◆ **What you need to do**: If a line in the data below includes the string "only", please return a copy of it.

◆ **Supplied information**:
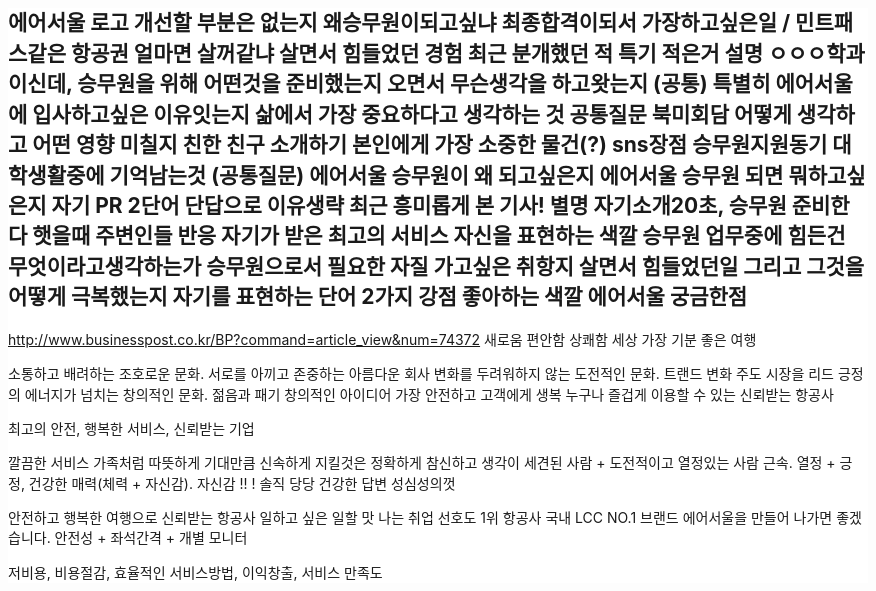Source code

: 에어서울 로고 개선할 부분은 없는지
왜승무원이되고싶냐
최종합격이되서 가장하고싶은일 / 민트패스같은 항공권 얼마면 살꺼같냐
살면서 힘들었던 경험
최근 분개했던 적
특기 적은거 설명
ㅇㅇㅇ학과이신데, 승무원을 위해 어떤것을 준비했는지
오면서 무슨생각을 하고왓는지 (공통)
특별히 에어서울에 입사하고싶은 이유잇는지
삶에서 가장 중요하다고 생각하는 것
공통질문 북미회담 어떻게 생각하고 어떤 영향 미칠지
친한 친구 소개하기
본인에게 가장 소중한 물건(?)
sns장점
승무원지원동기 대학생활중에 기억남는것
(공통질문) 에어서울 승무원이 왜 되고싶은지
에어서울 승무원 되면 뭐하고싶은지
자기 PR 2단어 단답으로 이유생략
최근 흥미롭게 본 기사!
별명
자기소개20초, 승무원 준비한다 햇을때 주변인들 반응
자기가 받은 최고의 서비스
자신을 표현하는 색깔
승무원 업무중에 힘든건 무엇이라고생각하는가
승무원으로서 필요한 자질
가고싶은 취항지
살면서 힘들었던일 그리고 그것을 어떻게 극복했는지
자기를 표현하는 단어 2가지
강점
좋아하는 색깔 
에어서울 궁금한점
---
http://www.businesspost.co.kr/BP?command=article_view&num=74372
새로움 편안함 상쾌함
세상 가장 기분 좋은 여행

소통하고 배려하는 조호로운 문화. 서로를 아끼고 존중하는 아름다운 회사
변화를 두려워하지 않는 도전적인 문화. 트랜드 변화 주도 시장을 리드
긍정의 에너지가 넘치는 창의적인 문화. 젊음과 패기 창의적인 아이디어
가장 안전하고 고객에게 생복
누구나 즐겁게 이용할 수 있는 신뢰받는 항공사

최고의 안전, 행복한 서비스, 신뢰받는 기업

깔끔한 서비스 가족처럼 따뜻하게 기대만큼 신속하게 지킬것은 정확하게
참신하고 생각이 세견된 사람 + 도전적이고 열정있는 사람
근속.
열정 + 긍정, 건강한 매력(체력 + 자신감). 자신감 !!
! 솔직 당당 건강한 답변 성심성의껏

안전하고 행복한 여행으로 신뢰받는 항공사
일하고 싶은 일할 맛 나는 취업 선호도 1위 항공사 국내 LCC NO.1 브랜드
에어서울을 만들어 나가면 좋겠습니다.
안전성 + 좌석간격 + 개별 모니터

저비용, 비용절감, 효율적인 서비스방법, 이익창출, 서비스 만족도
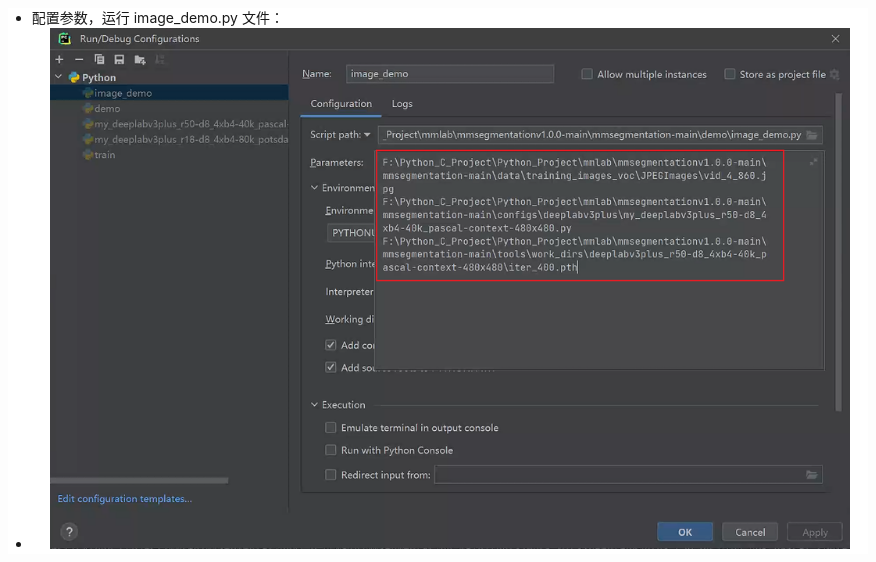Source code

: * 配置参数，运行 image_demo.py 文件：
* 
    <div align=center><img width=800 src="./static/demo2.png"/></div>

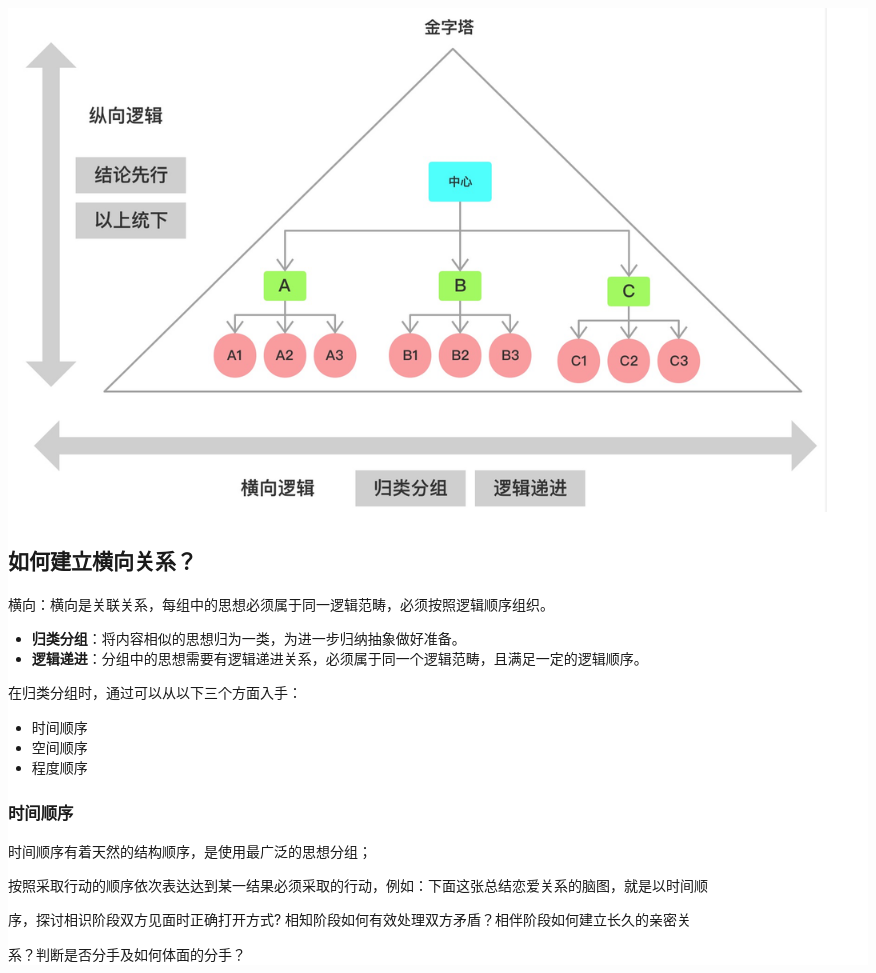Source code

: <img src="%E8%A7%A3%E6%9E%90%E4%B8%80%E5%BC%A0%E6%80%9D%E7%BB%B4%E8%84%91%E5%9B%BE%E8%83%8C%E5%90%8E%E7%9A%84%E7%A7%98%E5%AF%86%EF%BC%9F/Untitled%202.png" alt="Untitled" style="zoom:80%;" />

## 如何建立横向关系？

横向：横向是关联关系，每组中的思想必须属于同一逻辑范畴，必须按照逻辑顺序组织。
- **归类分组**：将内容相似的思想归为一类，为进一步归纳抽象做好准备。
- **逻辑递进**：分组中的思想需要有逻辑递进关系，必须属于同一个逻辑范畴，且满足一定的逻辑顺序。

在归类分组时，通过可以从以下三个方面入手：
- 时间顺序
- 空间顺序
- 程度顺序

### 时间顺序

时间顺序有着天然的结构顺序，是使用最广泛的思想分组；

按照采取行动的顺序依次表达达到某一结果必须采取的行动，例如：下面这张总结恋爱关系的脑图，就是以时间顺

序，探讨相识阶段双方见面时正确打开方式? 相知阶段如何有效处理双方矛盾？相伴阶段如何建立长久的亲密关

系？判断是否分手及如何体面的分手？
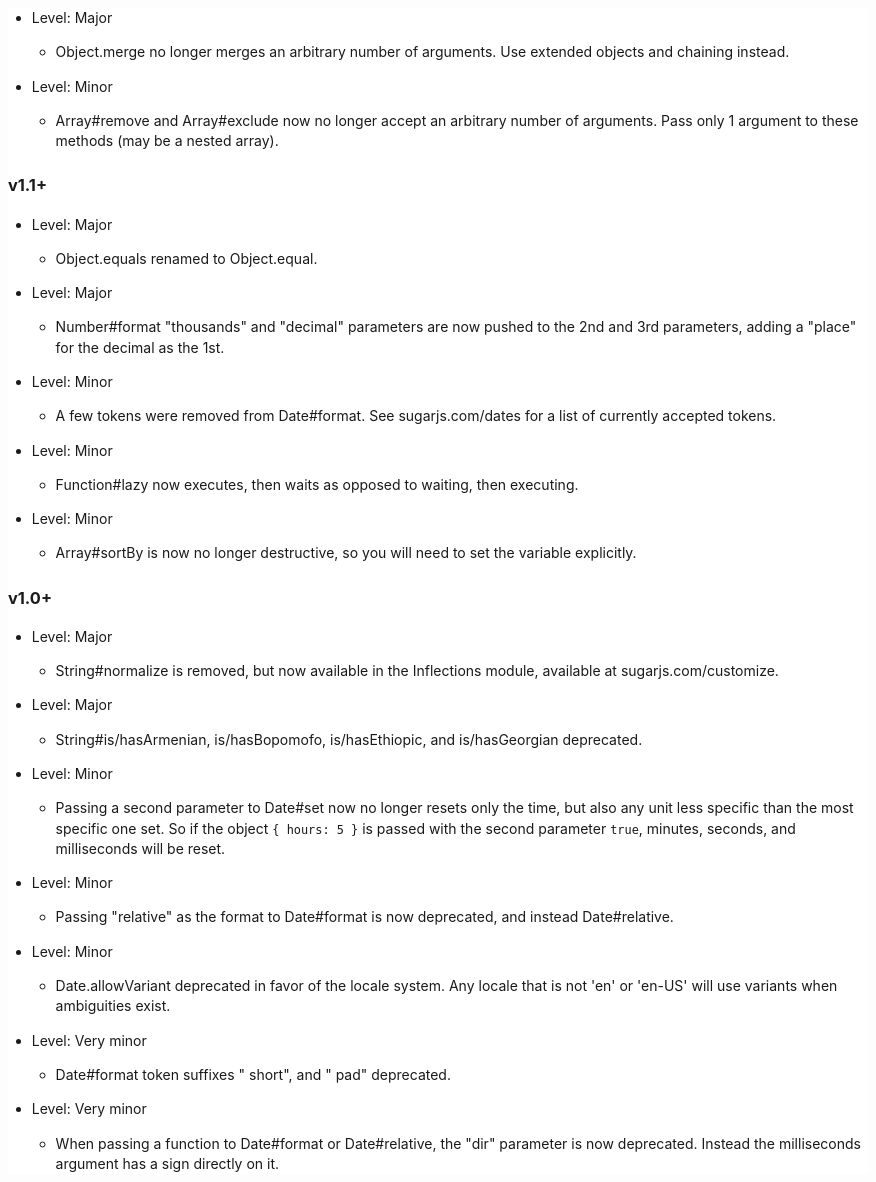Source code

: - Level: Major
  - Object.merge no longer merges an arbitrary number of arguments. Use extended objects and chaining instead.

- Level: Minor
  - Array#remove and Array#exclude now no longer accept an arbitrary number of arguments. Pass only 1 argument to these methods (may be a nested array).



### v1.1+

- Level: Major
  - Object.equals renamed to Object.equal.

- Level: Major
  - Number#format "thousands" and "decimal" parameters are now pushed to the 2nd and 3rd parameters, adding a "place" for the decimal as the 1st.

- Level: Minor
  - A few tokens were removed from Date#format. See sugarjs.com/dates for a list of currently accepted tokens.

- Level: Minor
  - Function#lazy now executes, then waits as opposed to waiting, then executing.

- Level: Minor
  - Array#sortBy is now no longer destructive, so you will need to set the variable explicitly.



### v1.0+


- Level: Major
  - String#normalize is removed, but now available in the Inflections module, available at sugarjs.com/customize.

- Level: Major
  - String#is/hasArmenian, is/hasBopomofo, is/hasEthiopic, and is/hasGeorgian deprecated.

- Level: Minor
  - Passing a second parameter to Date#set now no longer resets only the time, but also any unit less specific than the most specific one set. So if the object `{ hours: 5 }` is passed with the second parameter `true`, minutes, seconds, and milliseconds will be reset.

- Level: Minor
  - Passing "relative" as the format to Date#format is now deprecated, and instead Date#relative.

- Level: Minor
  - Date.allowVariant deprecated in favor of the locale system. Any locale that is not 'en' or 'en-US' will use variants when ambiguities exist.

- Level: Very minor
  - Date#format token suffixes " short", and " pad" deprecated.

- Level: Very minor
  - When passing a function to Date#format or Date#relative, the "dir" parameter is now deprecated. Instead the milliseconds argument has a sign directly on it.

◆ **Written response**:
  - Array#remove and Array#exclude now no longer accept an arbitrary number of arguments. Pass only 1 argument to these methods (may be a nested array).
  - Passing a second parameter to Date#set now no longer resets only the time, but also any unit less specific than the most specific one set. So if the object `{ hours: 5 }` is passed with the second parameter `true`, minutes, seconds, and milliseconds will be reset.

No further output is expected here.